- TEXTE À LIRE
Les SS ont détruit la plupart des archives du KL Auschwitz lors de l’évacuation du camp en janvier 1945. Le portrait d’immatriculation de ce détenu a disparu.

Les SS ont détruit la plupart des archives du KL Auschwitz
lors de l’évacuation du camp en janvier 1945.
Le portrait d’immatriculation de ce détenu a disparu.

Jules, Alphonse, d’Haese naît le 11 septembre 1899 à Lille (Nord), chez ses parents, Brunon Julien d’Haese, 42 ans, peintre en voitures (« empêché »), et Sophie Van Goethen, 41 ans, son épouse, tous deux originaires de Belgique et domiciliés au 13, rue Meurcin / 5, impasse Convain.
Le 27 octobre 1924, à Puteaux [1] (Seine / Hauts-de-Seine), Jules D’Haese épouse Marie Duval. Ils n’auront pas d’enfant.
Pendant un temps, Jules D’Haese est chauffeur de taxi à la Compagnie générale des chauffeurs de place, sise au 53, boulevard de Charonne à Paris 20e. Puis il est successivement magasinier et ouvrier sur machine ; c’est sans doute alors qu’il adhère au Syndicat des Métaux.
À partir de 1924 et jusqu’au moment de son arrestation, il est domicilié au 35, rue Voltaire à Puteaux.Le 15 janvier 1936, il reprend son métier de chauffeur d’automobile aux Établissements Unic, sis au 1, rue Volta à Puteaux.
Après la mobilisation, il est maintenu comme “affecté spécial” dans son entreprise, considérée comme produisant pour la Défense nationale. Il continue à y travailler sous l’Occupation.
Puteaux, la place du marché dans les années 1930. Carte postale, collection Mémoire Vive.

Puteaux, la place du marché dans les années 1920.
Carte postale, collection Mémoire Vive.

- DONNÉES FOURNIES
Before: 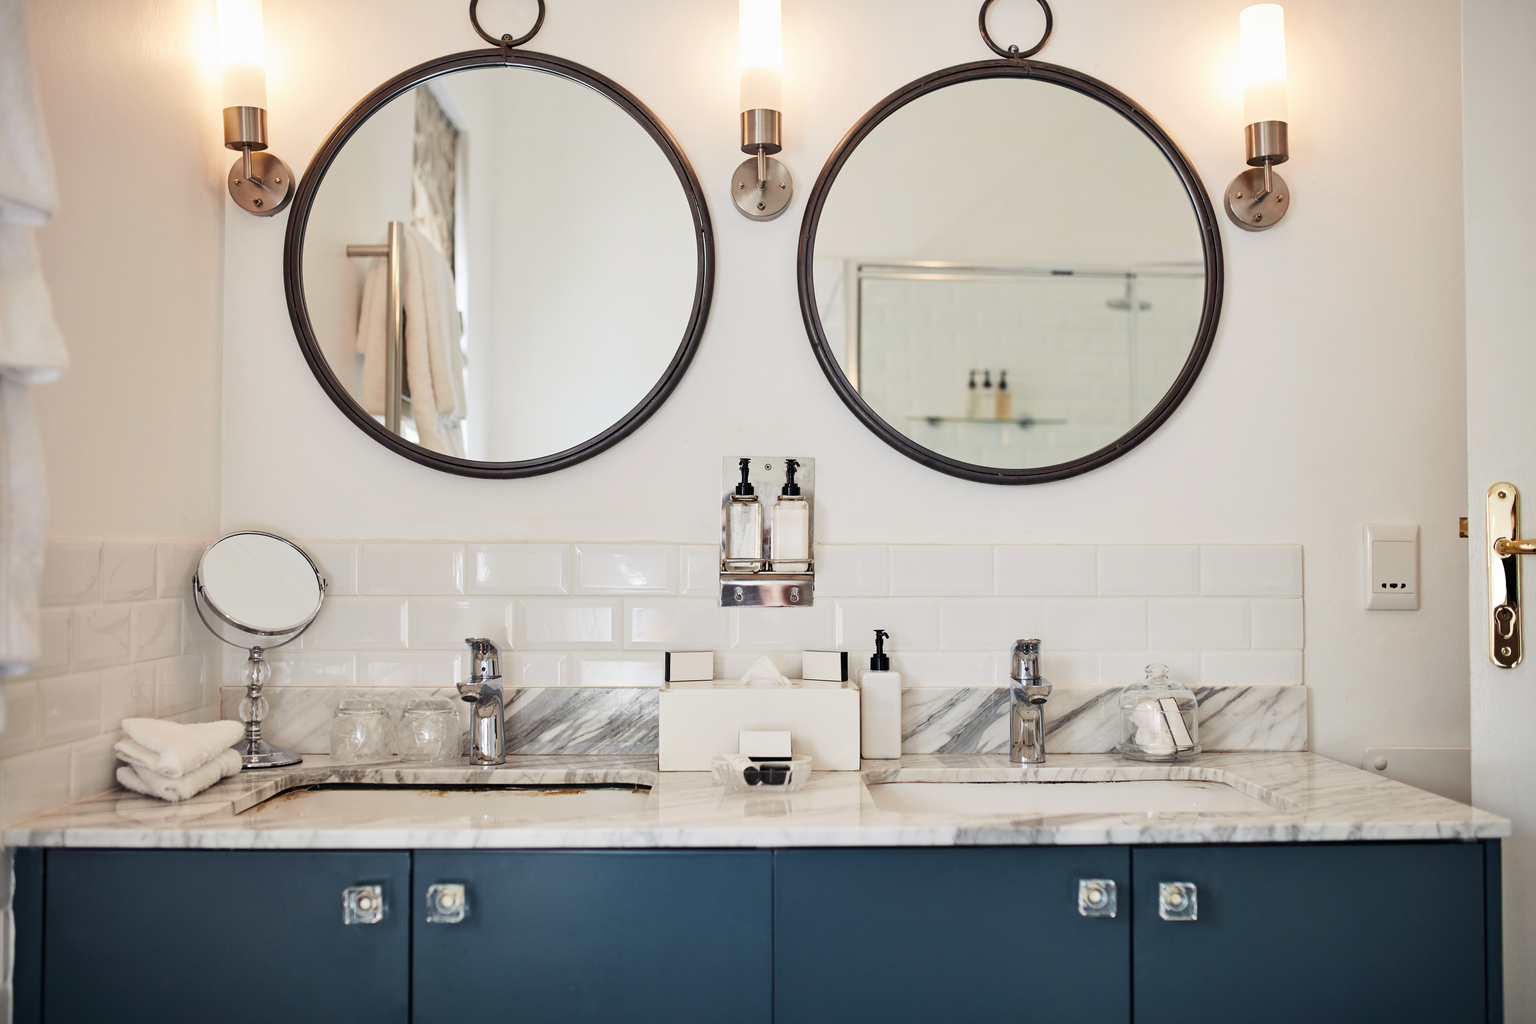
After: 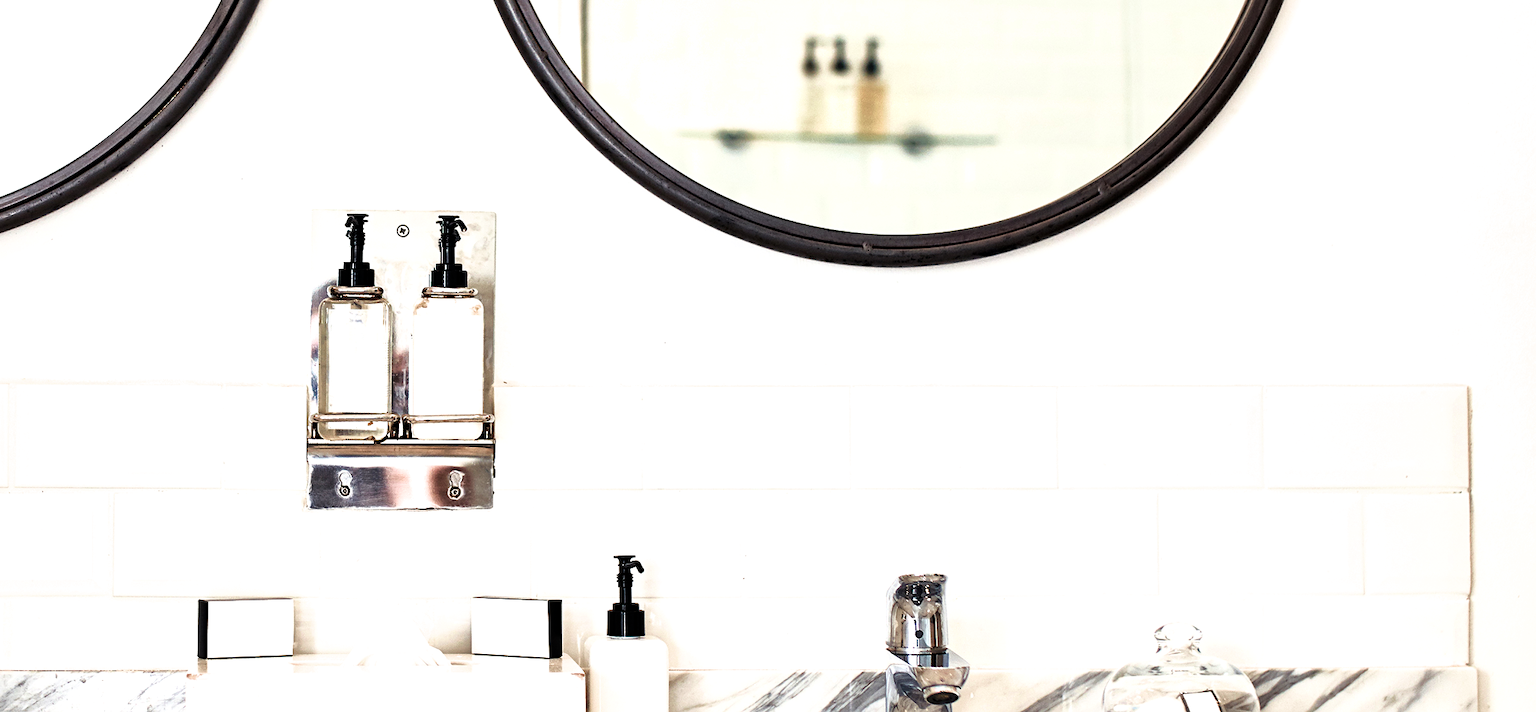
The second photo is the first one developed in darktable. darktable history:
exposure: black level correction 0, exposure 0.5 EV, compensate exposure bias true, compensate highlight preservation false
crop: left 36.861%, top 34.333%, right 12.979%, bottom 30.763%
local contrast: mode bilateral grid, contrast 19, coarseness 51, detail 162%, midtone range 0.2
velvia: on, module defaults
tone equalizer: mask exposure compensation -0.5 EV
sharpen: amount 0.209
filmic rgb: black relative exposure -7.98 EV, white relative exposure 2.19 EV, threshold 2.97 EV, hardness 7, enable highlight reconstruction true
--
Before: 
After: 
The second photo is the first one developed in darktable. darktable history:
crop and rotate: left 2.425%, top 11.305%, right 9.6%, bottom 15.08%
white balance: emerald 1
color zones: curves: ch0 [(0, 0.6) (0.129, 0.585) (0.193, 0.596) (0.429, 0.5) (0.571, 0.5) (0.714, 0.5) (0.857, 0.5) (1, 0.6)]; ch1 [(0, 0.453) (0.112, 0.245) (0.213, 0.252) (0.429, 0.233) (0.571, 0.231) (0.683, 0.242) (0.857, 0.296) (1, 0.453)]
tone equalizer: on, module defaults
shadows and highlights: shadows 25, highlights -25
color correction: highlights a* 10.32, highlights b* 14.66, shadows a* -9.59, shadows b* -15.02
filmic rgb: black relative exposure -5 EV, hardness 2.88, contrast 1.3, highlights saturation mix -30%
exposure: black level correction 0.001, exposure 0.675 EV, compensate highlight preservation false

- CONSIGNE DONNÉE 1
D’après le texte sur Jules D’Haese, à quelle adresse se trouvent les Établissements Unic ?
- CONSIGNE DONNÉE 2
Poursuivez, s’il vous plaît, le texte sur Jules D’Haese à partir de l’endroit où il s’arrête.
Les données n’ont ici aucun rôle.

- RÉSULTAT FINAL 1
Au 1, rue Volta à Puteaux.

- RÉSULTAT FINAL 2
Le 3 août 1941, vers 9 h 30, sur le marché de Puteaux, alors que la foule est dense, un individu, agrippé à un lampadaire où a été accroché un drapeau tricolore, harangue les ménagères, tandis que des tracts sont lancés : Ce que la presse et la radio raciste ne disent pas ; Aux commerçants, pourquoi la rareté du vin, la hausse des prix ; La Voix Populaire, organe de Gennevilliers, n° 4. La police municipale intervient aussitôt. Mais une dizaine de personnes s’interposent et frappent les gardiens, ce qui permet à l’orateur de s’enfuir. Tandis que des arrestations sont en cours, Jules d’Haese – qui se rendait au marché avec son épouse – interpelle un gardien de la paix en civil (n’étant pas en service) alors que celui-ci sort d’un poste de gendarmerie où il est allé demander du renfort : « Pourquoi es-tu allé chercher les flics ? Tu ne peux pas t’occuper de tes oignons ? ». Puis, élevant la voix, il lui déclare que son intervention n’est pas digne d’un Français. Le protestataire est appréhendé aussitôt.
Sur le marché, l’ordre est rapidement rétabli. Le drapeau est ramassé et trois personnes arrêtées sur les lieux sont conduites avec Jules d’Haese au commissariat de police : deux femmes, dont une, déjà connue de la police, qui avait frappé un brigadier à la tête d’un coup de bouteille, et Alexandre Dherbilly [2], 31 ans, ex-secrétaire de la section communiste d’Aulnay-sous-Bois, clandestin sous la fausse identité de Jean Pierre Duval. Tous les quatre sont déférés au Parquet sous l’inculpation d’infraction au décret du 26 septembre 1939. Jules D’Haese est écroué à la Maison d’arrêt de la Santé (Paris 14e).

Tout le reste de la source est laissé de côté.